When we first moved to North Van for Bit to go to 1st grade here in 1984, the library was a few blocks away. Accross from the library, the 80s restaurant provided delighful seafood crepes, not so literary, more family style, enjoyed by the entire hungry Ishikawa family. Bit, Fumiyo and I all loved their assorted crepes, and the seafood, a kind of malling of the classic St. Jacques crepe, varies immensely in quality from restaurant to restaurant. A lot of that is the sauce.
The Lonsdale Quay accross the street has a wonderful crepe I often have for lunch. "Seasoned chicken" mushrooms, ementhal and either artichoke hearts or roasted red peppers. A superb meal. Sauce-less, but this is an upscale Food Court, not a restaurant, eh?
Despite its French name, no St. Jacques but a Seafood Crepe awaited Junko and I. Fumiyo ordered her beloved paella and Steph had the penne.

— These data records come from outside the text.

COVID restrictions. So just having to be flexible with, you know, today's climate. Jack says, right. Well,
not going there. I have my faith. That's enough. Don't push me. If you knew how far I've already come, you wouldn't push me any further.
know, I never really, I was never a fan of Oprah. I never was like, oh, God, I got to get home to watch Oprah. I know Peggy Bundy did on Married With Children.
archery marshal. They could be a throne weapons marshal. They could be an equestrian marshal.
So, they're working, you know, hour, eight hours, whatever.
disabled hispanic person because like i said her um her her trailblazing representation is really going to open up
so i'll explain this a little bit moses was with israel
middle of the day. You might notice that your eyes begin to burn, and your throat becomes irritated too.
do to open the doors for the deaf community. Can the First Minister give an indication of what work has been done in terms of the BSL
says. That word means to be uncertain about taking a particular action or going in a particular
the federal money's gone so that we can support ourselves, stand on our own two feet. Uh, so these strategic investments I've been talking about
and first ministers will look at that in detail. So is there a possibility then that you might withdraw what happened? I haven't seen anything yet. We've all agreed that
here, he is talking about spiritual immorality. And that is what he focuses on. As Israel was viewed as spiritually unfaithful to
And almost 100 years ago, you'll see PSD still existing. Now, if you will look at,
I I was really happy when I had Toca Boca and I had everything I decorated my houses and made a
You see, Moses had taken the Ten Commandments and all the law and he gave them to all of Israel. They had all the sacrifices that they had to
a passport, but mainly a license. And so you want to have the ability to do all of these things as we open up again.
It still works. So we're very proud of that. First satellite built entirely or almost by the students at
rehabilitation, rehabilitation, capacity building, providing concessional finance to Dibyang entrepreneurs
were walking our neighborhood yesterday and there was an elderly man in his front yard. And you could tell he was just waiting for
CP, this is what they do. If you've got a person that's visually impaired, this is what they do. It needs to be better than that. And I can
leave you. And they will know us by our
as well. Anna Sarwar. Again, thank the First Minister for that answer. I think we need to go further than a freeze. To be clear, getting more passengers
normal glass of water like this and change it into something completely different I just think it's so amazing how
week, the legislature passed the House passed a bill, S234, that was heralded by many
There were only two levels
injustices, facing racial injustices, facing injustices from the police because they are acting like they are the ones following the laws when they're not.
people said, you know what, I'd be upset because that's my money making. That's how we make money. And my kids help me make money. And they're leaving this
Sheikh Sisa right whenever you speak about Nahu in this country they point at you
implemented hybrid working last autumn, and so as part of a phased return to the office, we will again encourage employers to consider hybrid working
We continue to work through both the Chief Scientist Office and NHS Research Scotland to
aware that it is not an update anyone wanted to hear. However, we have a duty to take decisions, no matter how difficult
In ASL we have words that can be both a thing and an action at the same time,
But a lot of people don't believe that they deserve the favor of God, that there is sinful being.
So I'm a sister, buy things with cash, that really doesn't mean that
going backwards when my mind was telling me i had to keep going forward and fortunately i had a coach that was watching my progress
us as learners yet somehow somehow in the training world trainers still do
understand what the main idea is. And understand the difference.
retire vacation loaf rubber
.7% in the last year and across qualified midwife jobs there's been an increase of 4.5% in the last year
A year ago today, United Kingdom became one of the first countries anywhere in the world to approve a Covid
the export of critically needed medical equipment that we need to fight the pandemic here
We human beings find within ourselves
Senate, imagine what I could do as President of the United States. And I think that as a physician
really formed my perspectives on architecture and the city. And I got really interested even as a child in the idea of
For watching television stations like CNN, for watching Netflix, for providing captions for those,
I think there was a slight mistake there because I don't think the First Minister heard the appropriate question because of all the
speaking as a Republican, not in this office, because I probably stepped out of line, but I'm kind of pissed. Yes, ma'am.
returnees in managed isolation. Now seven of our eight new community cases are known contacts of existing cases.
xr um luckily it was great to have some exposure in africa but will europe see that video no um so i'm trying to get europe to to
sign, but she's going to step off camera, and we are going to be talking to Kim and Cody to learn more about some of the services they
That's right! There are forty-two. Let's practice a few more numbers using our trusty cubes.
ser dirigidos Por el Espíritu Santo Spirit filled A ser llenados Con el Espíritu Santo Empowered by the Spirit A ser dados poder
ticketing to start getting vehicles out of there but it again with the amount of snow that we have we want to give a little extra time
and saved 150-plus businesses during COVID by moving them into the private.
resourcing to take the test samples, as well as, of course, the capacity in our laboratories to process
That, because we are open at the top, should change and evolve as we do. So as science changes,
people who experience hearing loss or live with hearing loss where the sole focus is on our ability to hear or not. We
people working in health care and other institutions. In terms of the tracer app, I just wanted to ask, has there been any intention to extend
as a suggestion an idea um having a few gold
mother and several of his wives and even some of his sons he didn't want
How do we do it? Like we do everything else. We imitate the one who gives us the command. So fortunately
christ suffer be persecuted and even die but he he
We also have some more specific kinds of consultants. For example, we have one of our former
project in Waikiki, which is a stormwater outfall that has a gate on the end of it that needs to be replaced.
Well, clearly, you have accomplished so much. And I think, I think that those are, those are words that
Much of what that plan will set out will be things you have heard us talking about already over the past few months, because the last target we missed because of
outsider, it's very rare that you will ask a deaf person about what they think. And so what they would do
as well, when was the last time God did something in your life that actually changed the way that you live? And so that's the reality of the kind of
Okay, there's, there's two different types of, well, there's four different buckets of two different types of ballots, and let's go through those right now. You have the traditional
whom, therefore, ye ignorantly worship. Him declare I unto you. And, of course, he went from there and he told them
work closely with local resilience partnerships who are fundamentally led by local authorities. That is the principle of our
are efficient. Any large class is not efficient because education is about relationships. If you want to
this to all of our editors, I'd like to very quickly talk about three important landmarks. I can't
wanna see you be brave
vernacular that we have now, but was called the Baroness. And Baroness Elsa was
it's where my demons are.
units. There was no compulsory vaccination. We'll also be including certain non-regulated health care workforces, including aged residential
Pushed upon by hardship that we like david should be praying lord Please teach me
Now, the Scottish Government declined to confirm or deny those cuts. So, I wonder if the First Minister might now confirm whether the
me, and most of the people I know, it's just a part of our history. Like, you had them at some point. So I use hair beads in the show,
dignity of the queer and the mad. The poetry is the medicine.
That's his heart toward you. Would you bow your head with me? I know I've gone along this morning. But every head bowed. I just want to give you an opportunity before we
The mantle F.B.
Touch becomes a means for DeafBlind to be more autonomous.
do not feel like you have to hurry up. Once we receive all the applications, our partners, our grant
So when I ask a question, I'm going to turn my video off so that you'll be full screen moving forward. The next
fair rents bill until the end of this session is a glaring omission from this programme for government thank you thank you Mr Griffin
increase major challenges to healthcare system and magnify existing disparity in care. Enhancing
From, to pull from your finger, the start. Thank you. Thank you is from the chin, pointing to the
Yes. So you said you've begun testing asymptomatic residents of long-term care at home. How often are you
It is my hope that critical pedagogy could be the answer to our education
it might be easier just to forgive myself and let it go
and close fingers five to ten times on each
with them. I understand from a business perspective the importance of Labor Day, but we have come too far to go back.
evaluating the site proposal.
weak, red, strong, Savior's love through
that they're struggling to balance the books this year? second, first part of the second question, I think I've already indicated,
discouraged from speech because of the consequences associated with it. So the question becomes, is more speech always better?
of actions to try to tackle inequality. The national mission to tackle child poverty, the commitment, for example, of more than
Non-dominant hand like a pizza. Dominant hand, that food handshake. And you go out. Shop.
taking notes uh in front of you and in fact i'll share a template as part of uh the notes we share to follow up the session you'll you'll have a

"Tasteless" Fumiyo proclaimed. Except for the mussel. That was genuinely disagreeable. Her days enjoying food may be the past. Steph seemed to enjoy her Penne. Restaurant-worker Junko, just returned from the Really Good Food of Europe and soon back to the Unbelievably Good Food of Japan, was as amazed as I at our crepes.
If you asked a baby tomato what it wanted to be when it grew up, it would tell you that it wanted to be a part of the sauce on the seafood crepes at Le Bistro Chez Michel.
That is a taste memory that will last longer perhaps than my taste buds. When I'm dead, the memory of that perfectly sauced crepe will live on as new strings, vibrating off to tantalize other dimensions, an ever spreading empire of eternal pleasure. Dont die without trying this one.